It seemed like a good idea at the time. Sweden, in an effort to showcase the personality and diversity of the country, would hand over the country's official Twitter account to a new everyday citizen every week. Everything was going great at first, with the first few curators representing a wide and interesting swath, from a female priest to a lesbian truck driver. Things started out well too with this week's account manager, Sonja Abrahamsson, a colorful, outspoken mother of two with a love for four-letter words. Abrahamsson came under fire, however, after tweeting statements insensitive to the Jewish and LGBTQ populations. She later apologized, but the tweets have remained live on the account and representatives from Visit Sweden say they have no plans to censor her in an effort to keep the campaign authentic. We'll see what happens with future curators.
Sweden's isn't the first example of a great campaign gone sour. In their honor, here are some of our favorite tourism campaigns from recent years, a few that flopped, and a few we're on the fence about.
Youngstown SteelHounds: Yes, this actually aired on television during a Youngstown SteelHounds game. The production value's a bit off, but you've got to admire these Colorado residents' departure from the usual mountain vistas in favor of a more self-deprecating look at local institutions.
Alaska's 'B4UDIE': Simple, but effective—a billboard and a website bearing the Alaska license plate "B4UDIE." We're not particularly fans of using fear to market to people, but nothing can be an impetus for travel quite like the ol' bucket list. "Hey, you're gonna be worm food pretty soon. Better make that trip to Alaska."
EF Tours' 'Live The Language': Precious, colorful depictions of four global cities—Paris, Barcelona, Beijing and London—using typography and film to encourage students to immerse themselves in new languages and cultures abroad. One of the most visually appealing and travel-bug-inducing campaigns I've seen. Only downside is that if this campaign is effective, you will have to hear about your friend's semester in Barcelona for the next five years. Have fun with that.
Canada's "Locals Know": Many tourism campaigns have tried to capture the essence of a place, with off-the-beaten-path locales and local favorites. Canada's tourism association took that to the streets in 2009 for a "Locals Know" campaign, where Canadians submitted YouTube videos of their favorite places, and it was quite a mix.
Where The Bloody Hell Are You?: The road to (bloody) hell is paved with good intentions. Considered one of the biggest tourism-ad flops in recent years, this spot makes Australia look pretty damn nice and inviting, but due to the use of "bloody hell," an offensive epithet in some parts of the English-speaking world, the ad was prohibited from airing on television in the United Kingdom, shutting out a pretty big demographic. Oops.
Hot Israel: Remember that time the Israeli government paid for a sexy spread in Maxim featuring fresh-from-the-army bikini-clad women in an effort to rebrand the country as, well, hotter? Welp, that happened. Whether or not it worked was one thing, but it didn't sit well with many locals, including religious and women's groups.
North Dakota's Double-Whammy: The Flickertail State (no, really) has made quite a few tourism blunders. In addition to this fiercely gendered, tacky "Legendary" ad, the Convention and Visitors Bureau of the snot-freezingly-cold city of Fargo used the slogan "Always Warm." Obviously, this is referring to the welcome you will receive upon arriving in Fargo, North Dakota, but the joke is an eye-roller.
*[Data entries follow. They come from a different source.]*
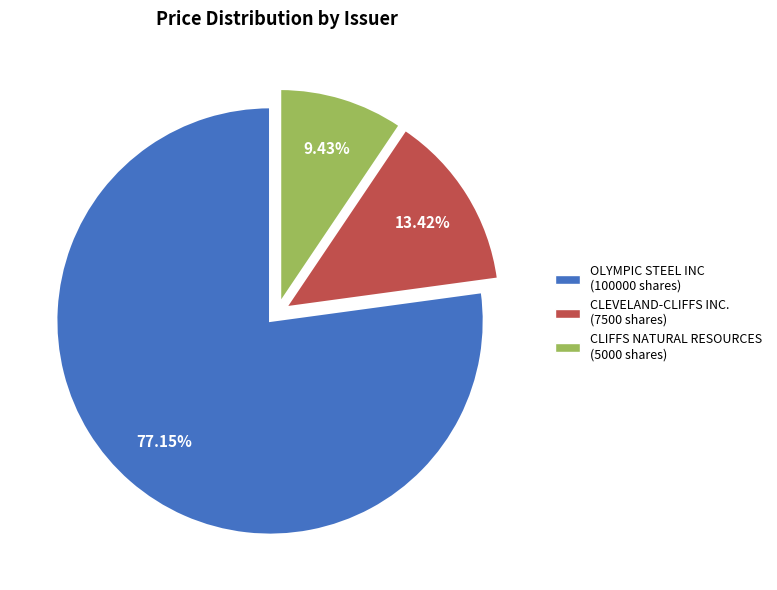

Combined, do CLEVELAND-CLIFFS INC. (7500 shares) and OLYMPIC STEEL INC (100000 shares) account for over 50%?

Yes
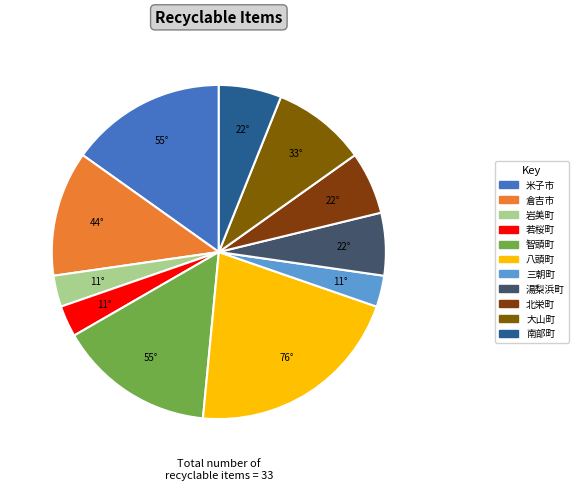

How many segments does this pie chart have?

11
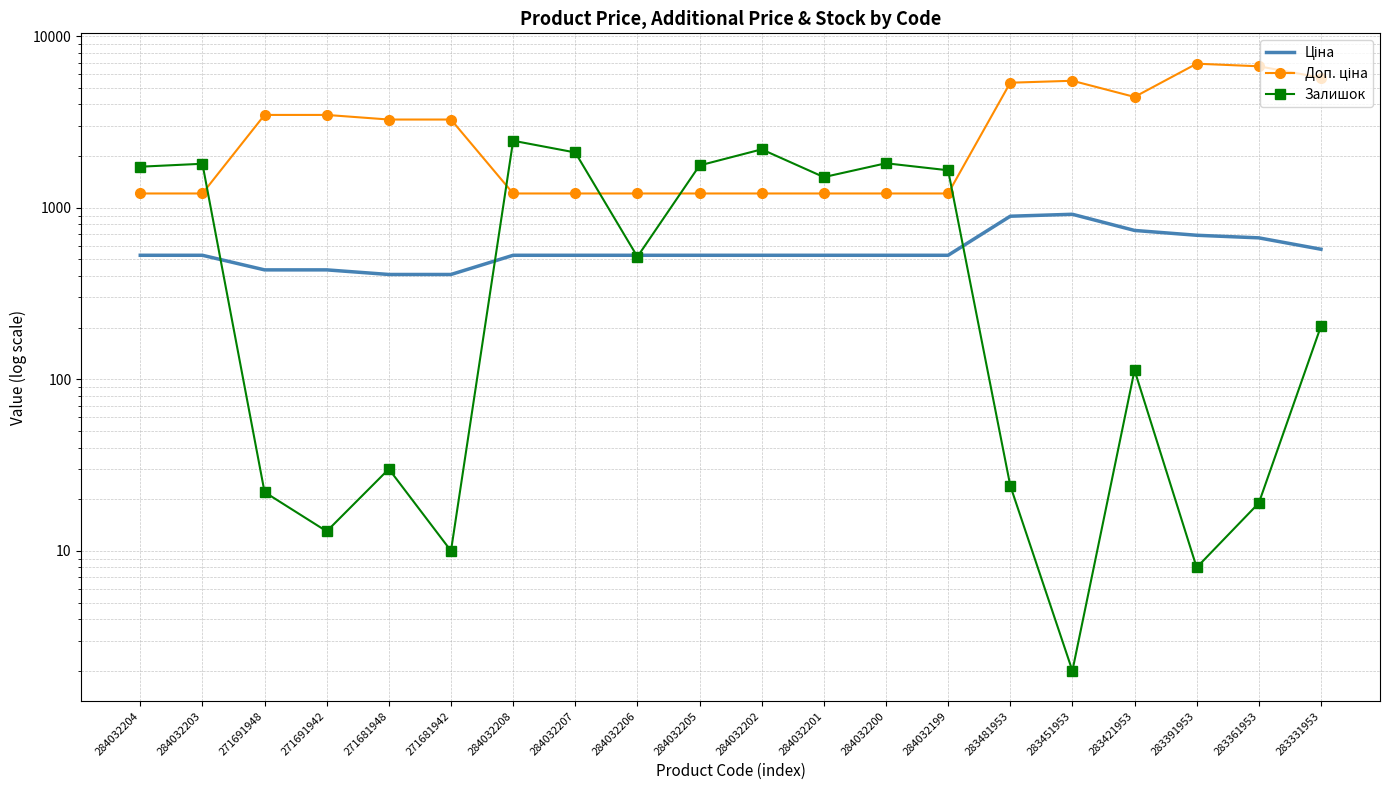

The value of Доп. ціна at 284032204 is 439.0. True or false?

False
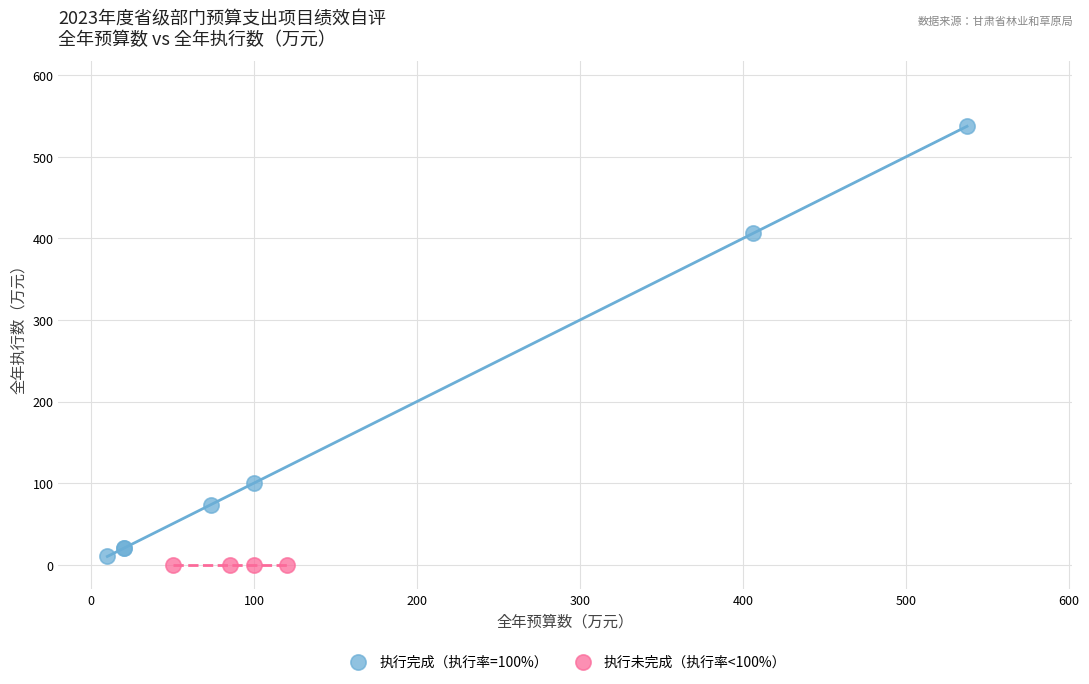

Which series reaches the maximum Y coordinate?

执行完成（执行率=100%）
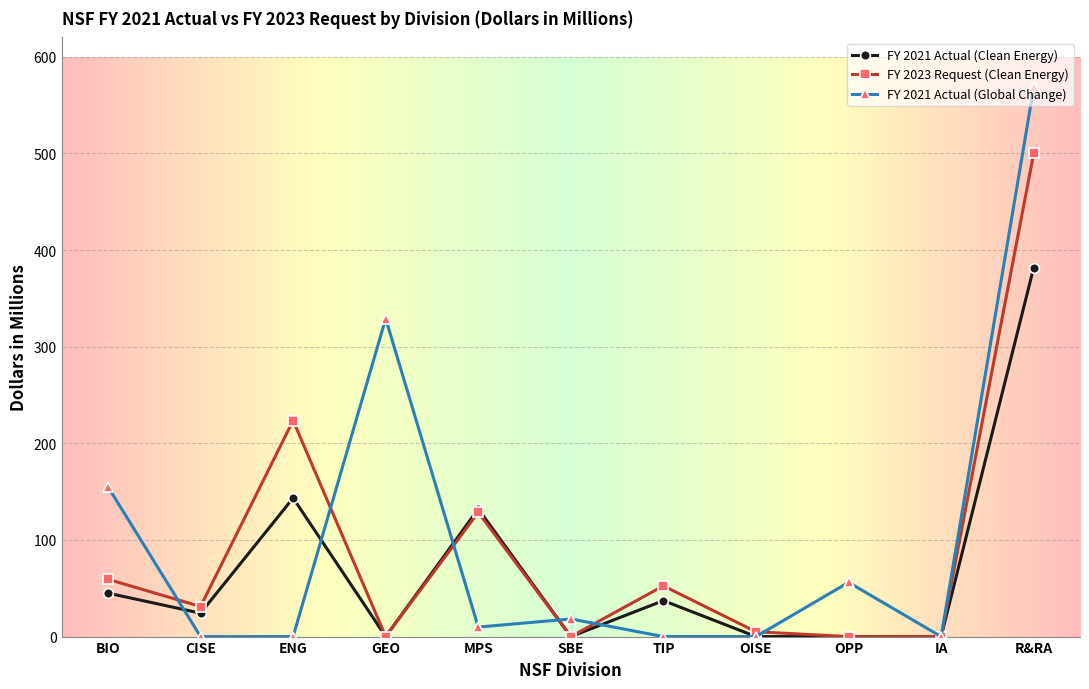

Which series has the largest range (max minus min)?

FY 2021 Actual (Global Change)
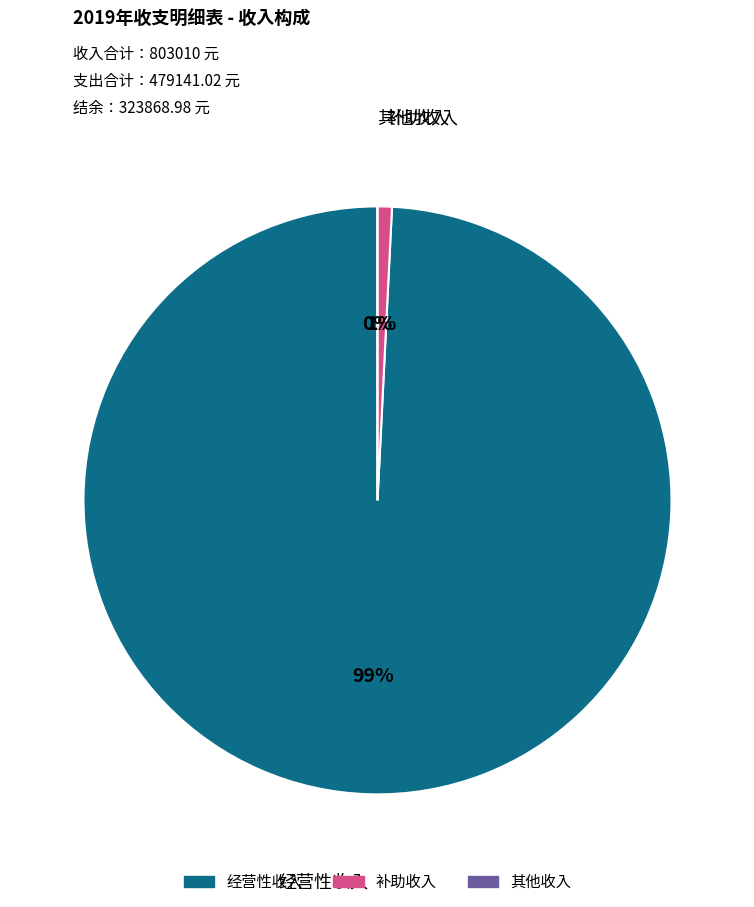

To the nearest percent, what is the difference between the 补助收入 and 其他收入 slice percentages?

1%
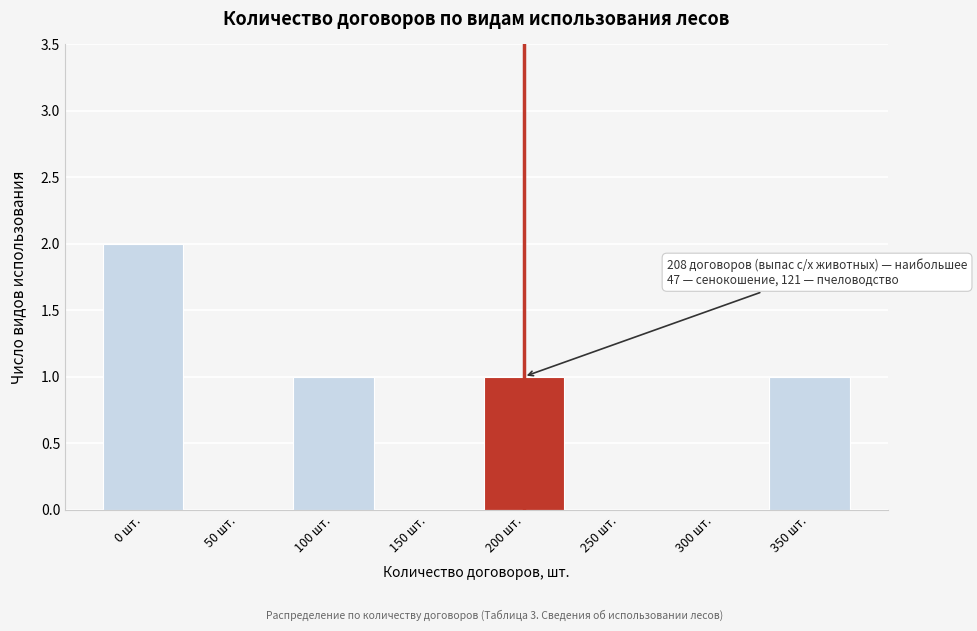

Reading left to right, list all the values displayed in this chart.

0 шт.=2	50 шт.=0	100 шт.=1	150 шт.=0	200 шт.=1	250 шт.=0	300 шт.=0	350 шт.=1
I Love New York: Yes, technically, this is one of the greatest advertising campaigns of all time. Yes, it defined modern tourism and helped revamp New York as a destination worth a visit. It was simple, ubiquitous and effective. But we haven't heard the end of it since. "Virginia Is For Lovers" would also go in this category to a lesser extent for being effective and a sweet slogan, but now primarily being associated with t-shirts sold at Urban Outfitters or by pop-punk bands circa 2003.
"Kidnapped Chicagoan": Right now, on all the various above-ground trains in Chicago, there are advertisements encouraging commuters to help find the "Kidnapped Chicagoan." He's on Twitter, he's on Pinterest, he's on Instagram, he's pretty social media-savvy. He's also a campaign to encourage 20-somethings to make a getaway to St. Louis. As a campaign, it's fun and modern, and St. Louis is (and this may shock some of you mega-metropolis-dwellers) a city actually worth visiting for reasons more than just that monster arch. But isn't this campaign sort of implying that the only way a Chicagoan will actually visit St. Louis is if you hold them for ransom at Busch Stadium? Could be read that way.